*What is needed*
Faithfully repeat all of the records, as they are written below.

***** Provided entries

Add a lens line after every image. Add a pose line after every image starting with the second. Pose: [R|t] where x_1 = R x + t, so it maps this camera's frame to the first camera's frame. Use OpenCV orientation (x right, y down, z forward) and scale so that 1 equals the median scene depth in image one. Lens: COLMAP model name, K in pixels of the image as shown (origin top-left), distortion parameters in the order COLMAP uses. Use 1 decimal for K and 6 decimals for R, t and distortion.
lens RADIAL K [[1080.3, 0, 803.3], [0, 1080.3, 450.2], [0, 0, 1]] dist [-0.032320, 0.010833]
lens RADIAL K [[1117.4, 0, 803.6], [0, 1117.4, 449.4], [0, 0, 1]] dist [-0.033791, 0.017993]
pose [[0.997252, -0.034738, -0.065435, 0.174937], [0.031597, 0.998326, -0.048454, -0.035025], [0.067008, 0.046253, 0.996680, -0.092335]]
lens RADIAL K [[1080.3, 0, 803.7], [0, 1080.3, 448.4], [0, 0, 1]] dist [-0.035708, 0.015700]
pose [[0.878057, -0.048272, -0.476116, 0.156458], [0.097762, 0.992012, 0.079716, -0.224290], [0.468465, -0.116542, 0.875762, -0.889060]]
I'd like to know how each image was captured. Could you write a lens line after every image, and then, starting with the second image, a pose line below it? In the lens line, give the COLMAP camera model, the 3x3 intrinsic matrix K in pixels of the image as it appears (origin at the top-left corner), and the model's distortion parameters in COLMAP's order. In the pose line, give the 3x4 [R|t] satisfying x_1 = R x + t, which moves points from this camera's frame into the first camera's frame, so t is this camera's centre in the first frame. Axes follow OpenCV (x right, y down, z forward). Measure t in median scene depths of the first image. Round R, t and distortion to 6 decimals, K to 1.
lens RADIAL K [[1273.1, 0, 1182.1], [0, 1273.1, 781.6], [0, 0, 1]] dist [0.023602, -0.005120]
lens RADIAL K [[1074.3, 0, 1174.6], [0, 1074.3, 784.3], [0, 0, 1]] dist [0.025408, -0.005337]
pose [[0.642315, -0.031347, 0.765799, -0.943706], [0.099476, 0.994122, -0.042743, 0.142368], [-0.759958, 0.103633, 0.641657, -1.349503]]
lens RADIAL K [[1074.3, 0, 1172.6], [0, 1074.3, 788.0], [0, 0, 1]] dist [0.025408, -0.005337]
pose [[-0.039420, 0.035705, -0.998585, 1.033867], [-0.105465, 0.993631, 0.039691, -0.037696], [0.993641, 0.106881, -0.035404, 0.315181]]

**********

*Exercise response*
Add a lens line after every image. Add a pose line after every image starting with the second. Pose: [R|t] where x_1 = R x + t, so it maps this camera's frame to the first camera's frame. Use OpenCV orientation (x right, y down, z forward) and scale so that 1 equals the median scene depth in image one. Lens: COLMAP model name, K in pixels of the image as shown (origin top-left), distortion parameters in the order COLMAP uses. Use 1 decimal for K and 6 decimals for R, t and distortion.
lens RADIAL K [[1080.3, 0, 803.3], [0, 1080.3, 450.2], [0, 0, 1]] dist [-0.032320, 0.010833]
lens RADIAL K [[1117.4, 0, 803.6], [0, 1117.4, 449.4], [0, 0, 1]] dist [-0.033791, 0.017993]
pose [[0.997252, -0.034738, -0.065435, 0.174937], [0.031597, 0.998326, -0.048454, -0.035025], [0.067008, 0.046253, 0.996680, -0.092335]]
lens RADIAL K [[1080.3, 0, 803.7], [0, 1080.3, 448.4], [0, 0, 1]] dist [-0.035708, 0.015700]
pose [[0.878057, -0.048272, -0.476116, 0.156458], [0.097762, 0.992012, 0.079716, -0.224290], [0.468465, -0.116542, 0.875762, -0.889060]]
I'd like to know how each image was captured. Could you write a lens line after every image, and then, starting with the second image, a pose line below it? In the lens line, give the COLMAP camera model, the 3x3 intrinsic matrix K in pixels of the image as it appears (origin at the top-left corner), and the model's distortion parameters in COLMAP's order. In the pose line, give the 3x4 [R|t] satisfying x_1 = R x + t, which moves points from this camera's frame into the first camera's frame, so t is this camera's centre in the first frame. Axes follow OpenCV (x right, y down, z forward). Measure t in median scene depths of the first image. Round R, t and distortion to 6 decimals, K to 1.
lens RADIAL K [[1273.1, 0, 1182.1], [0, 1273.1, 781.6], [0, 0, 1]] dist [0.023602, -0.005120]
lens RADIAL K [[1074.3, 0, 1174.6], [0, 1074.3, 784.3], [0, 0, 1]] dist [0.025408, -0.005337]
pose [[0.642315, -0.031347, 0.765799, -0.943706], [0.099476, 0.994122, -0.042743, 0.142368], [-0.759958, 0.103633, 0.641657, -1.349503]]
lens RADIAL K [[1074.3, 0, 1172.6], [0, 1074.3, 788.0], [0, 0, 1]] dist [0.025408, -0.005337]
pose [[-0.039420, 0.035705, -0.998585, 1.033867], [-0.105465, 0.993631, 0.039691, -0.037696], [0.993641, 0.106881, -0.035404, 0.315181]]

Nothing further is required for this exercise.